When I'm visiting the family in Cardiff, I go to church with my Mum and Dad on Sunday. (From a vestigual sense of filial obligation? Discuss.)

Last Sunday being Pentecost, the Gospel was from Acts 2.

Now when this was noised abroad, the multitude came together, and were confounded, because that every man heard them speak in his own language.
And they were all amazed and marvelled, saying one to another, Behold, are not all these which speak Galilaeans?
And how hear we every man in our own tongue, wherein we were born?
Parthians, and Medes, and Elamites, and the dwellers in Mesopotamia, and in Judaea, and Cappadocia, in Pontus, and Asia, Phrygia, and Pamphylia, in Egypt, and in the parts of Libya about Cyrene, and strangers of Rome, Jews and
proselytes, Cretes and Arabians, we do hear them speak in our tongues the wonderful works of God.
And they were all amazed, and were in doubt, saying one to another, What meaneth this?
Others mocking said, These men are full of new wine.

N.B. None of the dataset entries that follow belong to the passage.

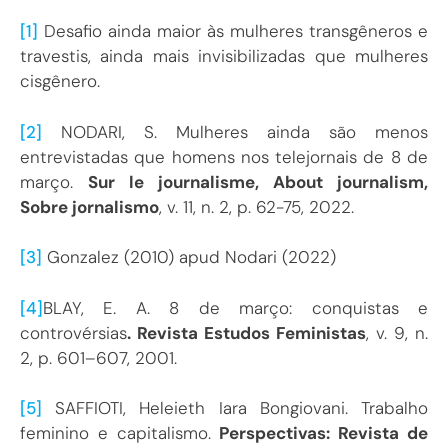
[1]
Desafio ainda maior às mulheres transgêneros e
travestis, ainda mais invisibilizadas que mulheres
cisgênero.
[2]
NODARI, S. Mulheres ainda são menos
entrevistadas que homens nos telejornais de 8 de
março.
Sur le journalisme, About journalism,
Sobre jornalismo
, v. 11, n. 2, p. 62-75, 2022.
[3]
Gonzalez (2010) apud Nodari (2022)
[4]
BLAY, E. A. 8 de março: conquistas e
controvérsias
. Revista Estudos Feministas
, v. 9, n.
2, p. 601–607, 2001.
[5]
SAFFIOTI, Heleieth Iara Bongiovani. Trabalho
feminino e capitalismo.
Perspectivas: Revista de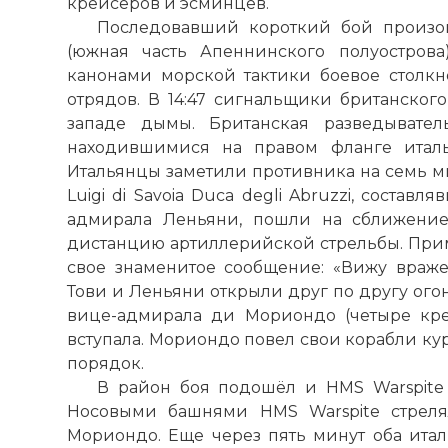
крейсеров и эсминцев.
Последовавший короткий бой произо
(южная часть Апеннинского полуострова
канонами морской тактики боевое столкн
отрядов. В 14:47 сигнальщики британског
западе дымы. Британская разведывате
находившимися на правом фланге италь
Итальянцы заметили противника на семь мину
Luigi di Savoia Duca degli Abruzzi, сост
адмирала Леньяни, пошли на сближение.
дистанцию артиллерийской стрельбы. Прим
свое знаменитое сообщение: «Вижу враже
Тови и Леньяни открыли друг по другу огон
вице-адмирала ди Мориондо (четыре кре
вступала. Мориондо повел свои корабли ку
порядок.
В район боя подошёл и HMS Warspite 
Носовыми башнями HMS Warspite стрел
Мориондо. Еще через пять минут оба ита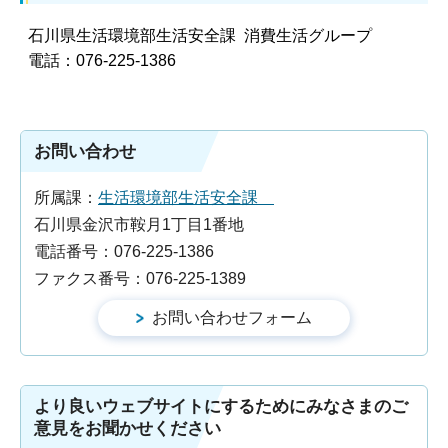
石川県生活環境部生活安全課 消費生活グループ
電話：076-225-1386
お問い合わせ
所属課：
生活環境部生活安全課
石川県金沢市鞍月1丁目1番地
電話番号：076-225-1386
ファクス番号：076-225-1389
より良いウェブサイトにするためにみなさまのご
意見をお聞かせください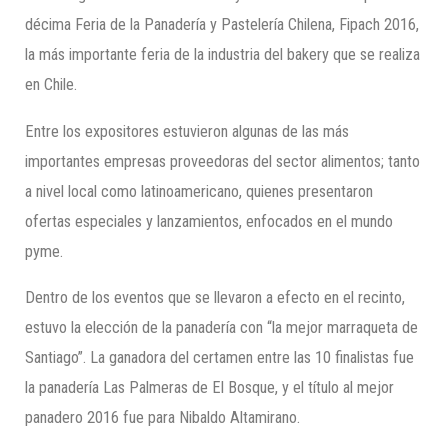
décima Feria de la Panadería y Pastelería Chilena, Fipach 2016,
la más importante feria de la industria del bakery que se realiza
en Chile.
Entre los expositores estuvieron algunas de las más
importantes empresas proveedoras del sector alimentos; tanto
a nivel local como latinoamericano, quienes presentaron
ofertas especiales y lanzamientos, enfocados en el mundo
pyme.
Dentro de los eventos que se llevaron a efecto en el recinto,
estuvo la elección de la panadería con “la mejor marraqueta de
Santiago”. La ganadora del certamen entre las 10 finalistas fue
la panadería Las Palmeras de El Bosque, y el título al mejor
panadero 2016 fue para Nibaldo Altamirano.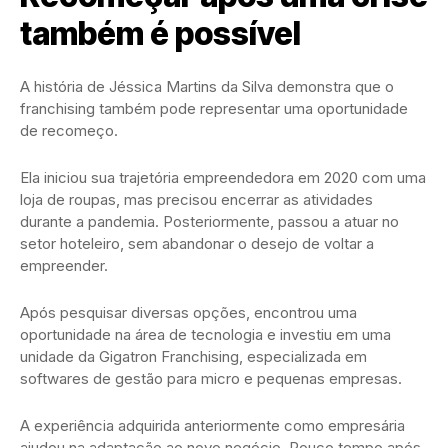
também é possível
A história de Jéssica Martins da Silva demonstra que o
franchising também pode representar uma oportunidade
de recomeço.
Ela iniciou sua trajetória empreendedora em 2020 com uma
loja de roupas, mas precisou encerrar as atividades
durante a pandemia. Posteriormente, passou a atuar no
setor hoteleiro, sem abandonar o desejo de voltar a
empreender.
Após pesquisar diversas opções, encontrou uma
oportunidade na área de tecnologia e investiu em uma
unidade da Gigatron Franchising, especializada em
softwares de gestão para micro e pequenas empresas.
A experiência adquirida anteriormente como empresária
ajudou na adaptação ao novo negócio. Pouco tempo após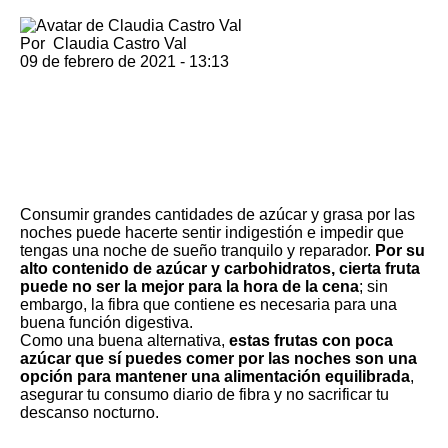
Por
Claudia Castro Val
09 de febrero de 2021 - 13:13
Consumir grandes cantidades de azúcar y grasa por las
noches puede hacerte sentir indigestión e impedir que
tengas una noche de sueño tranquilo y reparador.
Por su
alto contenido de azúcar y carbohidratos, cierta fruta
puede no ser la mejor para la hora de la cena
; sin
embargo, la fibra que contiene es necesaria para una
buena función digestiva.
Como una buena alternativa,
estas frutas con poca
azúcar que sí puedes comer por las noches son una
opción para mantener una alimentación equilibrada
,
asegurar tu consumo diario de fibra y no sacrificar tu
descanso nocturno.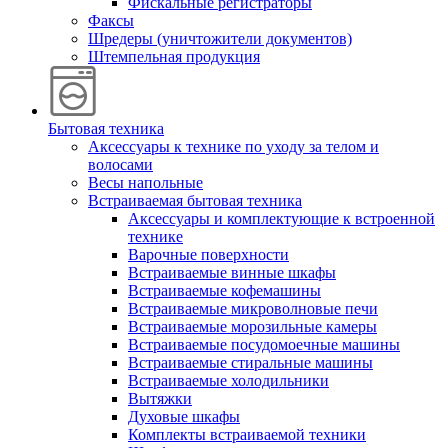
Фискальные регистраторы
Факсы
Шредеры (уничтожители документов)
Штемпельная продукция
Бытовая техника
Аксессуары к технике по уходу за телом и
волосами
Весы напольные
Встраиваемая бытовая техника
Аксессуары и комплектующие к встроенной
технике
Варочные поверхности
Встраиваемые винные шкафы
Встраиваемые кофемашины
Встраиваемые микроволновые печи
Встраиваемые морозильные камеры
Встраиваемые посудомоечные машины
Встраиваемые стиральные машины
Встраиваемые холодильники
Вытяжки
Духовые шкафы
Комплекты встраиваемой техники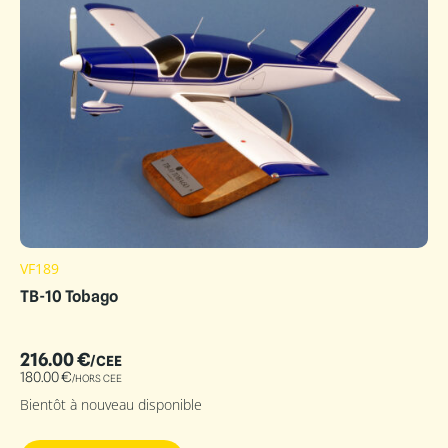
VF189
TB-10 Tobago
216.00
€
/CEE
180.00
€
/HORS CEE
Bientôt à nouveau disponible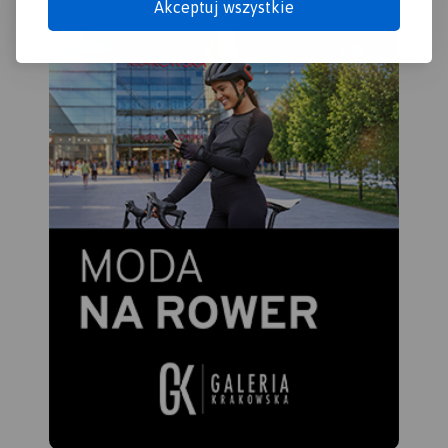
Akceptuj wszystkie
Tucholskich. W przybliżeniu
Kociewie zajmuje obszar
obecnych powiatów
starogardzkiego,
tczewskiego i północnej
części świeckiego,
zamieszkany przez ok. 350
tys. mieszkańców. Część
mieszkańców regionu
posługuje się gwarami
kociewskimi.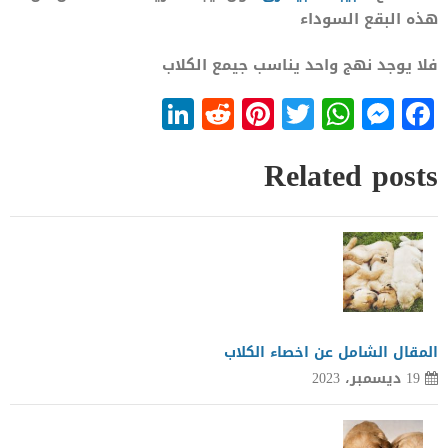
هذه البقع السوداء
فلا يوجد نهج واحد يناسب جيمع الكلاب
LinkedIn
Reddit
Pinterest
WhatsApp
Twitter
Messenger
Facebook
Related posts
المقال الشامل عن اخصاء الكلاب
19 ديسمبر، 2023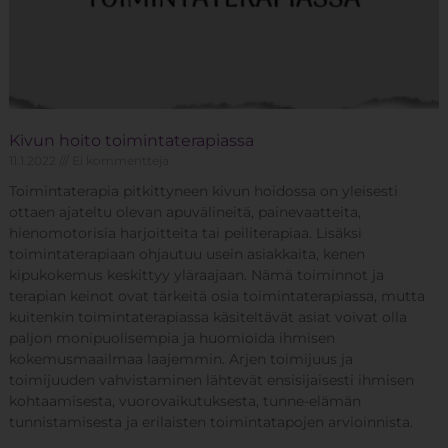
Kivun hoito toimintaterapiassa
11.1.2022
Ei kommentteja
Toimintaterapia pitkittyneen kivun hoidossa on yleisesti
ottaen ajateltu olevan apuvälineitä, painevaatteita,
hienomotorisia harjoitteita tai peiliterapiaa. Lisäksi
toimintaterapiaan ohjautuu usein asiakkaita, kenen
kipukokemus keskittyy yläraajaan. Nämä toiminnot ja
terapian keinot ovat tärkeitä osia toimintaterapiassa, mutta
kuitenkin toimintaterapiassa käsiteltävät asiat voivat olla
paljon monipuolisempia ja huomioida ihmisen
kokemusmaailmaa laajemmin. Arjen toimijuus ja
toimijuuden vahvistaminen lähtevät ensisijaisesti ihmisen
kohtaamisesta, vuorovaikutuksesta, tunne-elämän
tunnistamisesta ja erilaisten toimintatapojen arvioinnista.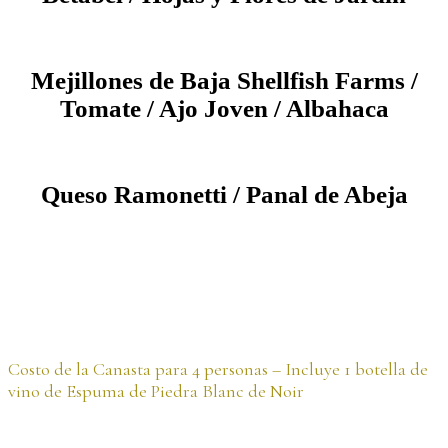
Mejillones de Baja Shellfish Farms /
Tomate / Ajo Joven / Albahaca
Queso Ramonetti / Panal de Abeja
Costo de la Canasta para 4 personas – Incluye 1 botella de
vino de Espuma de Piedra Blanc de Noir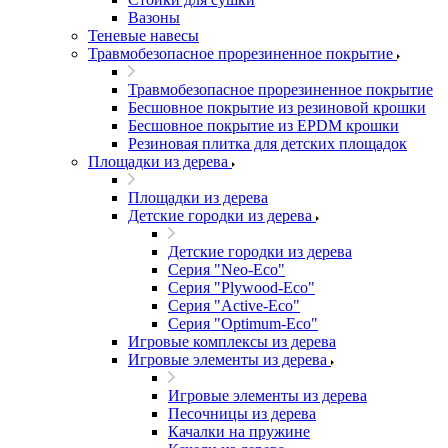
Вазоны
Теневые навесы
Травмобезопасное прорезиненное покрытие
Травмобезопасное прорезиненное покрытие
Бесшовное покрытие из резиновой крошки
Бесшовное покрытие из EPDM крошки
Резиновая плитка для детских площадок
Площадки из дерева
Площадки из дерева
Детские городки из дерева
Детские городки из дерева
Серия "Neo-Eco"
Серия "Plywood-Eco"
Серия "Active-Eco"
Серия "Оptimum-Еco"
Игровые комплексы из дерева
Игровые элементы из дерева
Игровые элементы из дерева
Песочницы из дерева
Качалки на пружине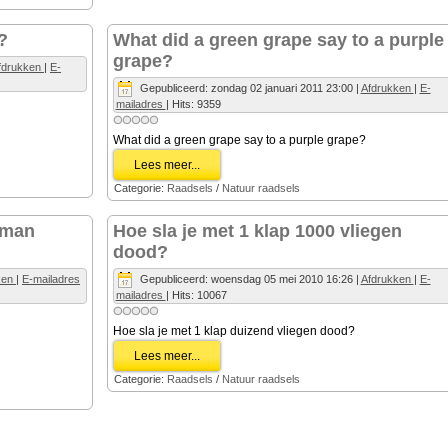
?
What did a green grape say to a purple
grape?
fdrukken
|
E-
Gepubliceerd: zondag 02 januari 2011 23:00
|
Afdrukken
|
E-
mailadres
| Hits: 9359
What did a green grape say to a purple grape?
Lees meer...
Categorie:
Raadsels
/
Natuur raadsels
 man
Hoe sla je met 1 klap 1000 vliegen
dood?
ken
|
E-mailadres
Gepubliceerd: woensdag 05 mei 2010 16:26
|
Afdrukken
|
E-
mailadres
| Hits: 10067
Hoe sla je met 1 klap duizend vliegen dood?
Lees meer...
Categorie:
Raadsels
/
Natuur raadsels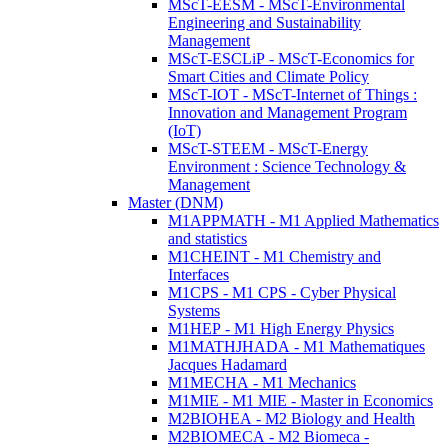
MScT-EESM - MScT-Environmental
Engineering and Sustainability
Management
MScT-ESCLiP - MScT-Economics for
Smart Cities and Climate Policy
MScT-IOT - MScT-Internet of Things :
Innovation and Management Program
(IoT)
MScT-STEEM - MScT-Energy
Environment : Science Technology &
Management
Master (DNM)
M1APPMATH - M1 Applied Mathematics
and statistics
M1CHEINT - M1 Chemistry and
Interfaces
M1CPS - M1 CPS - Cyber Physical
Systems
M1HEP - M1 High Energy Physics
M1MATHJHADA - M1 Mathematiques
Jacques Hadamard
M1MECHA - M1 Mechanics
M1MIE - M1 MIE - Master in Economics
M2BIOHEA - M2 Biology and Health
M2BIOMECA - M2 Biomeca -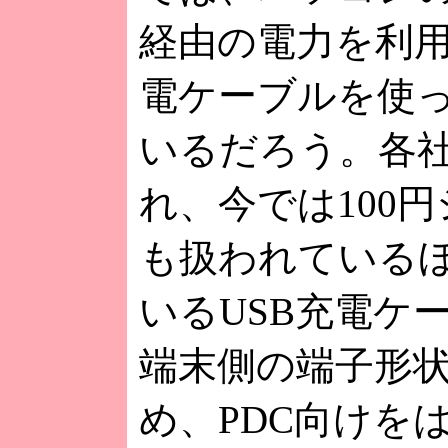
経由の電力を利用
電ケーブルを使
いるだろう。各
れ、今では100
も扱われている
いるUSB充電ケ
端末側の端子形
め、PDC向けを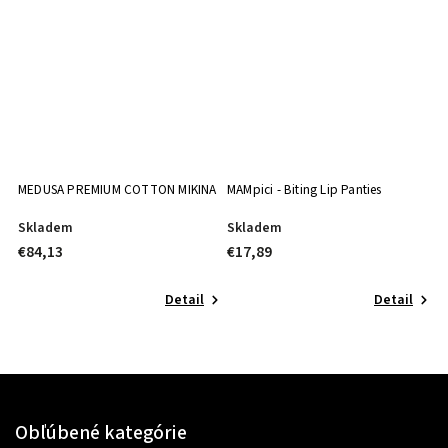
MEDUSA PREMIUM COTTON MIKINA
MAMpici - Biting Lip Panties
N
M
Skladem
Skladem
S
€84,13
€17,89
€
Detail
Detail
Obľúbené kategórie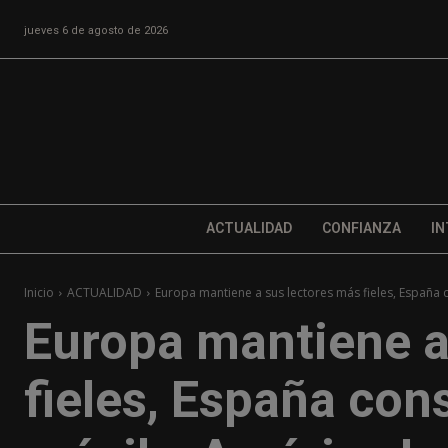
jueves 6 de agosto de 2026
ACTUALIDAD
CONFIANZA
IN
Inicio
ACTUALIDAD
Europa mantiene a sus lectores más fieles, España c
Europa mantiene a
fieles, España con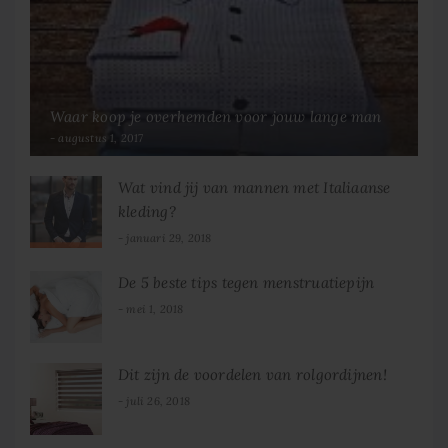
Waar koop je overhemden voor jouw lange man
augustus 1, 2017
Wat vind jij van mannen met Italiaanse
kleding?
januari 29, 2018
De 5 beste tips tegen menstruatiepijn
mei 1, 2018
Dit zijn de voordelen van rolgordijnen!
juli 26, 2018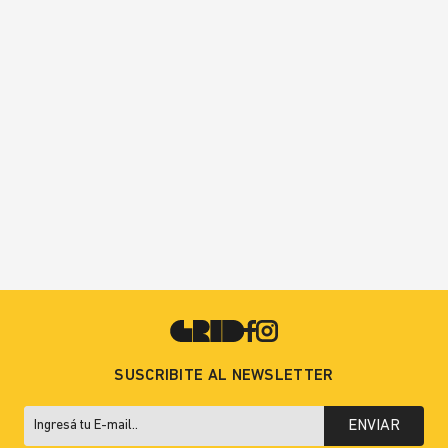
SUSCRIBITE AL NEWSLETTER
ENVIAR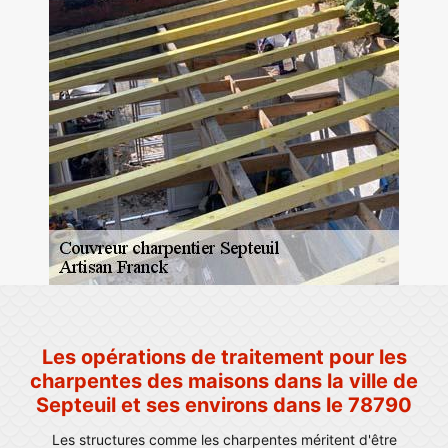
Les opérations de traitement pour les
charpentes des maisons dans la ville de
Septeuil et ses environs dans le 78790
Les structures comme les charpentes méritent d'être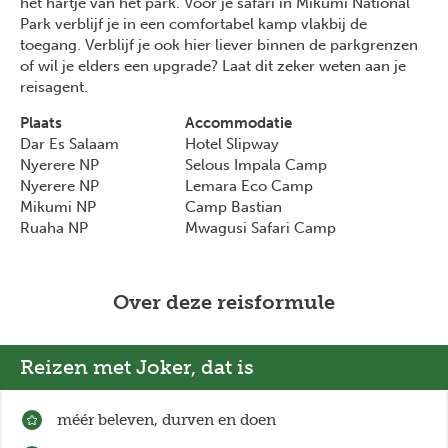
het hartje van het park. Voor je safari in Mikumi National
Park verblijf je in een comfortabel kamp vlakbij de
toegang. Verblijf je ook hier liever binnen de parkgrenzen
of wil je elders een upgrade? Laat dit zeker weten aan je
reisagent.
Plaats
Accommodatie
Dar Es Salaam
Hotel Slipway
Nyerere NP
Selous Impala Camp
Nyerere NP
Lemara Eco Camp
Mikumi NP
Camp Bastian
Ruaha NP
Mwagusi Safari Camp
Over deze reisformule
Reizen met Joker, dat is
méér beleven, durven en doen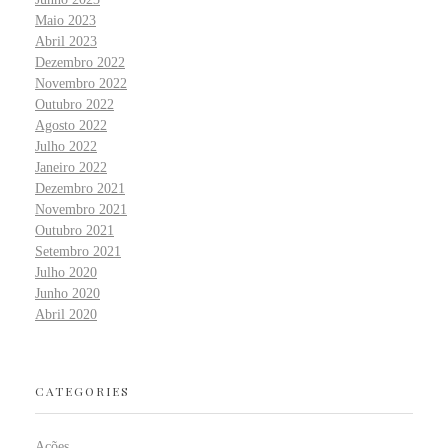
Maio 2023
Abril 2023
Dezembro 2022
Novembro 2022
Outubro 2022
Agosto 2022
Julho 2022
Janeiro 2022
Dezembro 2021
Novembro 2021
Outubro 2021
Setembro 2021
Julho 2020
Junho 2020
Abril 2020
CATEGORIES
Ações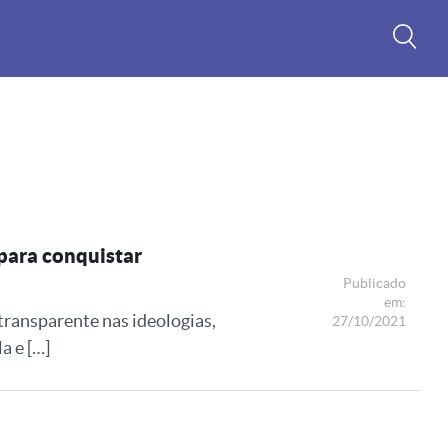
para conquistar
Publicado
em:
ransparente nas ideologias,
27/10/2021
a e […]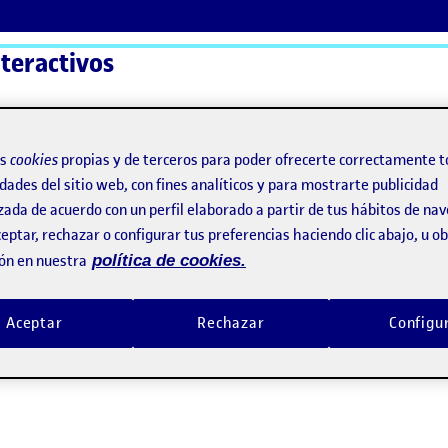
teractivos
ActiFolios
Ay
os
cookies
propias y de terceros para poder ofrecerte correctamente t
dades del sitio web, con fines analíticos y para mostrarte publicidad
zada de acuerdo con un perfil elaborado a partir de tus hábitos de na
eptar, rechazar o configurar tus preferencias haciendo clic abajo, u 
ón en nuestra
política de cookies.
Aceptar
Rechazar
Configu
Final: Solución transversal híbrida a la problemática presentada (II)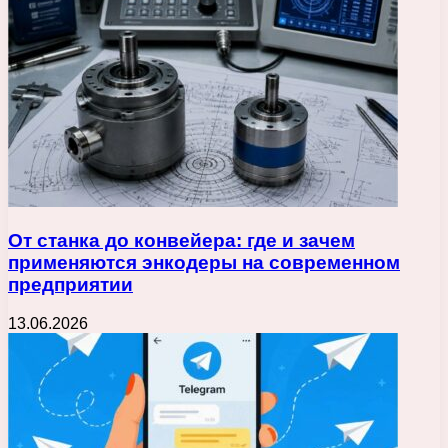
От станка до конвейера: где и зачем
применяются энкодеры на современном
предприятии
13.06.2026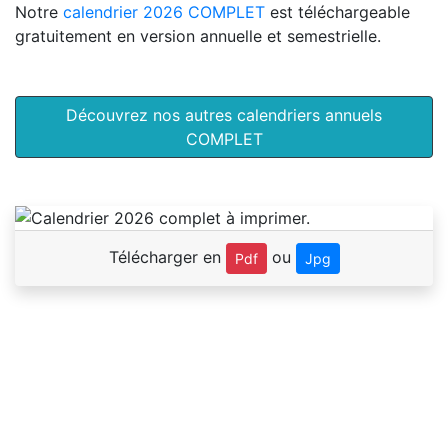
Notre
calendrier 2026 COMPLET
est téléchargeable
gratuitement en version annuelle et semestrielle.
Découvrez nos autres calendriers annuels
COMPLET
Télécharger en
ou
Pdf
Jpg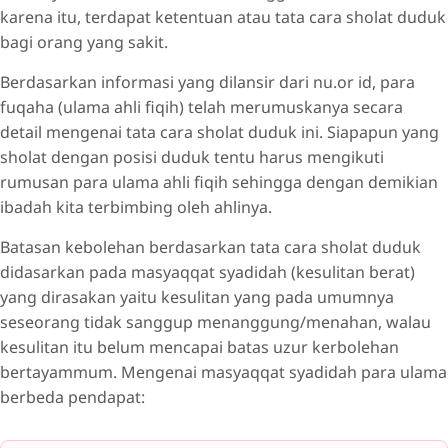
karena itu, terdapat ketentuan atau tata cara sholat duduk
bagi orang yang sakit.
Berdasarkan informasi yang dilansir dari nu.or id, para
fuqaha (ulama ahli fiqih) telah merumuskanya secara
detail mengenai tata cara sholat duduk ini. Siapapun yang
sholat dengan posisi duduk tentu harus mengikuti
rumusan para ulama ahli fiqih sehingga dengan demikian
ibadah kita terbimbing oleh ahlinya.
Batasan kebolehan berdasarkan tata cara sholat duduk
didasarkan pada masyaqqat syadidah (kesulitan berat)
yang dirasakan yaitu kesulitan yang pada umumnya
seseorang tidak sanggup menanggung/menahan, walau
kesulitan itu belum mencapai batas uzur kerbolehan
bertayammum. Mengenai masyaqqat syadidah para ulama
berbeda pendapat: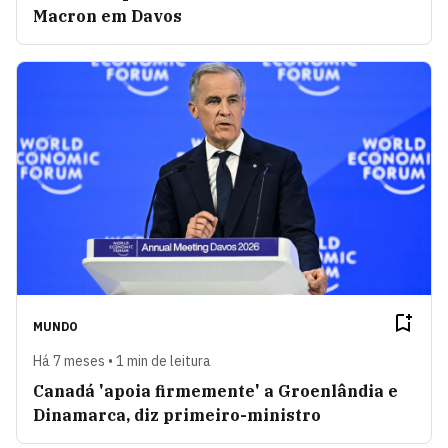
Macron em Davos
MUNDO
Há 7 meses • 1 min de leitura
Canadá 'apoia firmemente' a Groenlândia e
Dinamarca, diz primeiro-ministro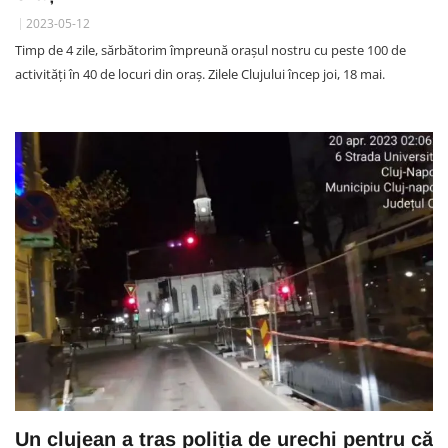
2023-05-12
Timp de 4 zile, sărbătorim împreună orașul nostru cu peste 100 de
activități în 40 de locuri din oraș. Zilele Clujului încep joi, 18 mai.
Un clujean a tras poliția de urechi pentru că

It struck me when I was listening to this that, of course Mesopotamia is modern Iraq, so I decided to look up the other antique and unfamiliar place names on wikipedia.

It turns out that Parthians were from modern Iran as were the Medes, and Elamites, while the Judeans (obviously again) hailed from modern Israel.

Cappadocians were from modern Turkey, just like people from Pontus and Phrygia and Pamphylia and I can hazard a guess at Egypt and Libya as well as Cretes and Arabians when it comes to the map.

What a wonderful response that is to contemporary gibberish about the otherness of folk from those places and to the self satisfied nonsense that we live in uniquely multi-cultural times. It is also striking how similar the region suggested by the list is to the empire carved out 300 or so years earlier by Alexander the Great.

I'm also intrigued by "strangers of Rome, Jews and proselytes". The wikipedia entry on proselytes makes me wonder if this list does not represent some sort of array of degrees of Jewish observance, but I've no clue who the "strangers of Rome" might be.